Efficient Ledger Database System

Abstract:

Database users and system developers are focusing more on data security today. Recently, ledger databases have been introduced to protect the integrity of data, history, and query results. There are two main challenges faced by ledger databases. First, how to provide high performance while guaranteeing the security of data. Second, as an emerging database system, there is a lack of comprehensive study on its design space and techniques. In this dissertation, we focus on the ledger database system and take a step-by-step study from analyzing its core data structure, exploring its challenges and design choices, to building an efficient ledger database system.

This thesis starts with analyzing the authenticated data structure (ADS), which is the core component of the ledger database. It maintains the full history of data and provides integrity proof. The ADS should be immutable, tamper-evident, and efficient. We identify a new category of indexes, namely Structurally Invariant and Reusable Indexes (SIRI), which fulfills all the requirements and conducts a comprehensive analysis of SIRI both theoretically and experimentally.

Inspired by the SIRI building block and to address the performance challenge, we design and implement a practical distributed ledger database system, GlassDB. GlassDB supports verifiability and transactions, as well as offers high performance. It extends POS-Tree as the authenticated data structure for efficient proof generation and adds a concurrency control mechanism for transactions. GlassDB batches independent operations from concurrent transactions when updating the core data structures. We evaluate GlassDB with the proposed verification benchmark extended from YCSB and TPC-C. Experimental results demonstrate that GlassDB is an efficient, transactional, and verifiable ledger database system.

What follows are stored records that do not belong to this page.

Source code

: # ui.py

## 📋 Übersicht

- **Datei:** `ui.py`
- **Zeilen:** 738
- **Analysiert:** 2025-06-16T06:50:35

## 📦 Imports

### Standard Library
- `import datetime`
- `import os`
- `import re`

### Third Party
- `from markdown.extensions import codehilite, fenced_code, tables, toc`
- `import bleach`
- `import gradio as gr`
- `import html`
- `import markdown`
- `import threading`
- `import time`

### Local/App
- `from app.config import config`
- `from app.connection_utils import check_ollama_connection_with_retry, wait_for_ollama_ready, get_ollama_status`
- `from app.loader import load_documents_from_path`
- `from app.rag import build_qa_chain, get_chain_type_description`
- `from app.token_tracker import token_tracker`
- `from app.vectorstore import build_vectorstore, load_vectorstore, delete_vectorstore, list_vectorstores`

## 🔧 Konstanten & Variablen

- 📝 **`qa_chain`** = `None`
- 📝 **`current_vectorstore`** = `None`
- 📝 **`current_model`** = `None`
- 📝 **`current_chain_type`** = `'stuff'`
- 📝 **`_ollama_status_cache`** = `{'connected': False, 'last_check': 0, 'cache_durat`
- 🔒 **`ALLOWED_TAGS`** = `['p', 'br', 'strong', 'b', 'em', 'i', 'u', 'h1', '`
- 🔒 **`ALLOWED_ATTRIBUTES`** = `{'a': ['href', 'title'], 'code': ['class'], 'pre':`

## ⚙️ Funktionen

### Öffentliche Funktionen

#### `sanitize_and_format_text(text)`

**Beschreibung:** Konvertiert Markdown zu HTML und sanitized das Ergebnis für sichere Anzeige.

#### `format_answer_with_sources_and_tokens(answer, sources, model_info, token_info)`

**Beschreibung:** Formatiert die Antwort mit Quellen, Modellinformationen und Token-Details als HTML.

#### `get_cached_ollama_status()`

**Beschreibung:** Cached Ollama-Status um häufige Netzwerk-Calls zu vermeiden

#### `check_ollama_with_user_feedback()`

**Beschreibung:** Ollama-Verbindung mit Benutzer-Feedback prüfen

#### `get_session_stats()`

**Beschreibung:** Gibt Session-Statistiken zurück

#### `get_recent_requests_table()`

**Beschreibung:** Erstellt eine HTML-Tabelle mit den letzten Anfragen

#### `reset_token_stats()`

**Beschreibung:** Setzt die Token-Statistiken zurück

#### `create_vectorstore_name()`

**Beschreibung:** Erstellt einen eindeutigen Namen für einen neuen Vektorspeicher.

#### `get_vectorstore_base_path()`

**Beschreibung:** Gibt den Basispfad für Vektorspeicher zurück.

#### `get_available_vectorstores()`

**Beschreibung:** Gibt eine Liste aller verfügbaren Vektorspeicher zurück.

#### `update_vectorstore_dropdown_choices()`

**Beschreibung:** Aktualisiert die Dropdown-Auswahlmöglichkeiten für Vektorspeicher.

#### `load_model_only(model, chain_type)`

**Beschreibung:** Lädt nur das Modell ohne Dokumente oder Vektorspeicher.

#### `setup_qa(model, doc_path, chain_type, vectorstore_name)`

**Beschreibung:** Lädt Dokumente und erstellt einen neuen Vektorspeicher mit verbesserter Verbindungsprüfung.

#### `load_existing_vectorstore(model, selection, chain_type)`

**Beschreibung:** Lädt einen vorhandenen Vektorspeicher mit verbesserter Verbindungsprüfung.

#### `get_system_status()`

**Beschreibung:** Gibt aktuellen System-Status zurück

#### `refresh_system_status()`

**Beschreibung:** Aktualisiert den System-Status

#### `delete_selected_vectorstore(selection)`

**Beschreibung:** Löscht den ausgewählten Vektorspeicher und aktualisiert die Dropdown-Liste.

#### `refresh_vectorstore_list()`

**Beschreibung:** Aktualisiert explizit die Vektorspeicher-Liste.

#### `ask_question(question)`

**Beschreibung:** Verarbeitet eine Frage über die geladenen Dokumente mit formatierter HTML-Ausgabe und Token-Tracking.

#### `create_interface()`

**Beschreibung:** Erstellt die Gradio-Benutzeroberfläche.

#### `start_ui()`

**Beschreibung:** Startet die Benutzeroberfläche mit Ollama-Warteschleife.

Despite the fact that many ledger databases have been designed and implemented in recent years, there is no uniform benchmarking tool to systematically and fairly evaluate existing systems. We propose VeriBench, a benchmarking framework for verifiability-enabled database systems. Based on our study of the design choices, we include micro-benchmarks to evaluate performance impact on a single component, and macro-benchmarks adapted from a key-value benchmark (YCSB) and two OLTP benchmarks (SmallBank and TPC-C) for system-level performance. We conduct extensive experiments to illustrate the strengths and weaknesses of each design and system, which should be useful for the future development of verifiability-enabled database systems.